Conte ormai veste i panni del papa straniero che il centrosinistra sta cercando da anni
Sempre insomma lì siamo, con la sinistra convinta di avere qualcosa da farsi perdonare; la stagione di Renzi viene costantemente evocata in senso deteriore, a partire dal Jobs Act al quale tutti, da Elly Schlein allo stesso Conte, fanno riferimento per dire da dove i progressisti non devono ripartire. Il M5s è stato il surrogato del Partito Democratico nel rapporto con i ceti popolari, Conte ha ormai questo vantaggio politico-sociale-antropologico e ne fa ampio uso quando c’è da rivolgersi all’elettorato/lettorato. Basta leggere le sue interviste, che ormai sono un sottogenere letterario. Nell’ultima al Corriere della Sera riveste pienamente i panni del “papa straniero” che il centrosinistra, o sinistra-centro, va cercando da anni. Dalla sua ha il gradimento personale, più che i sondaggi sul M5s. C’è ancora gente convinta che Conte, il babbo del super buco del super bonus, sia il miglior presidente del Consiglio del mondo.
È lui insomma il Romano Prodi degli Anni duemilaventi? «Fa il suo», rispondono dal Pd, dove gli avversari di Schlein attendono le Europee per eventualmente visionare con i propri occhi e toccare con le proprie mani quello che le mere sensazioni per ora registrano: il M5s è più in forma del Pd. E perché? Perché c’è Beppe Conte, armato di sciabola. Al Corriere dice che la legge di bilancio è «durissima», perché «è durissima con gli italiani. Persino l’ex ministra Elsa Fornero ammette che questo governo è stato più duro di lei. Stanno frapponendo ostacoli a chi vuole andare prima in pensione e tagliano con l’accetta gli assegni pensionistici anche al ceto medio. Poi tagliano le pensioni di 700 mila dipendenti pubblici, tra cui medici e infermieri. Per Halloween si sono travestiti da governo delle tasse: ci sono nuove imposte per oltre 2 miliardi e arrivano a tassarci fin dai primi vagiti, tassando pannolini e latte in polvere, oltre che la casa. Sulla sanità hanno poi un disegno preciso: anziché investire 15 miliardi per mantenere il trend di investimento del 7 per cento in rapporto al Pil, distribuiscono 2 miliardi ai loro amici delle cliniche private». Un distillato di pura leadership d’opposizione, per Conte, che non sembra avere avversari e quindi mostra molta generosità.

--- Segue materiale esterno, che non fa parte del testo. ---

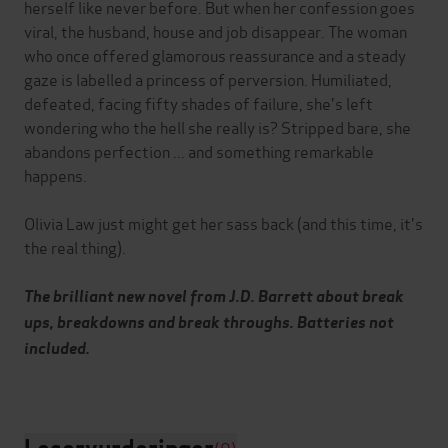
herself like never before. But when her confession goes
viral, the husband, house and job disappear. The woman
who once offered glamorous reassurance and a steady
gaze is labelled a princess of perversion. Humiliated,
defeated, facing fifty shades of failure, she's left
wondering who the hell she really is? Stripped bare, she
abandons perfection ... and something remarkable
happens.
Olivia Law just might get her sass back (and this time, it's
the real thing).
The brilliant new novel from J.D. Barrett about break
ups, breakdowns and break throughs. Batteries not
included.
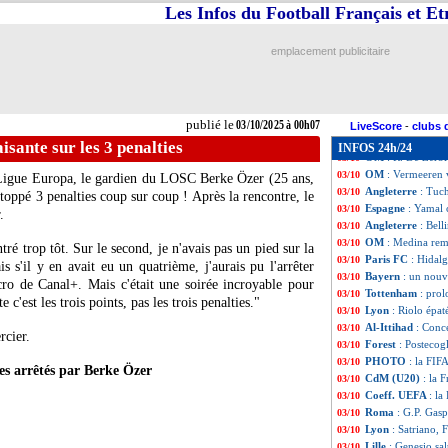
Leverkusen
: Rea
03/10
Les Infos du Football Français et E
Lens
: Sage très 
03/10
CdM 2026
: un s
03/10
emplacement publicitaire
Barça
: Yamal abs
03/10
Portugal
: 4 Paris
03/10
OM
: le Classiqu
03/10
Bayern
: Francfor
03/10
publié le
03/10/2025 à 00h07
Liverpool
: Slot 
03/10
LiveScore
-
clubs 
Man Utd
: Zirkze
03/10
aisante sur les 3 penalties
INFOS 24h/24
OM
: R. De Zerbi
03/10
OM
: Vermeeren 
03/10
n Ligue Europa, le gardien du LOSC
Berke Özer
(25 ans,
Angleterre
: Tuc
03/10
stoppé 3 penalties coup sur coup ! Après la rencontre, le
Espagne
: Yamal 
03/10
.
Angleterre
: Bel
03/10
OM
: Medina rem
03/10
ré trop tôt. Sur le second, je n'avais pas un pied sur la
Paris FC
: Hidal
03/10
s s'il y en avait eu un quatrième, j'aurais pu l'arrêter
Bayern
: un nouv
03/10
icro de Canal+. Mais c'était une soirée incroyable pour
Tottenham
: pro
03/10
 c'est les trois points, pas les trois penalties."
Lyon
: Riolo épa
03/10
Al-Ittihad
: Conc
03/10
cier.
Forest
: Postecog
03/10
PHOTO
: la FIF
03/10
ies arrêtés par Berke Özer
CdM (U20)
: la 
03/10
Coeff. UEFA
: la
03/10
Roma
: G.P. Gasp
03/10
Lyon
: Satriano, 
03/10
Lille
: Genesio sa
03/10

Mentre nel Pd si moltiplicano le posizioni politiche, Conte si consulta solo con se stesso
A differenza del Pd, dove per ogni manifestazione e per ogni incontro e per ogni patrocinio ci sono 700 posizioni politiche diverse, Conte può decidere in autonomia dopo essersi consultato con se stesso (i Riccardo Ricciardi, quelli che fanno i registi teatrali e, in effetti, recitano anche in parlamento, sono ottimi come l’insalata e vanno a concionare nei salotti televisivi). E l’11 novembre, ha detto alla Stampa, sarà in piazza per la manifestazione contro il governo: «Lo scorso giugno Elly Schlein ha portato il saluto suo e del Pd al nostro corteo contro la precarietà, nonostante tra i dem ci siano ancora alcuni nostalgici del Jobs Act di Renzi. Mi farà piacere ricambiare questo sostegno, andando nella loro piazza l’11 novembre, per contestare insieme le politiche di questo governo». Retorica eccellente, diremmo: l’ex presidente del Consiglio ricambia il sostegno e spiega al Pd come si fa la sinistra, cioè prendendosela con il solito Matteo Renzi e il solito Jobs Act.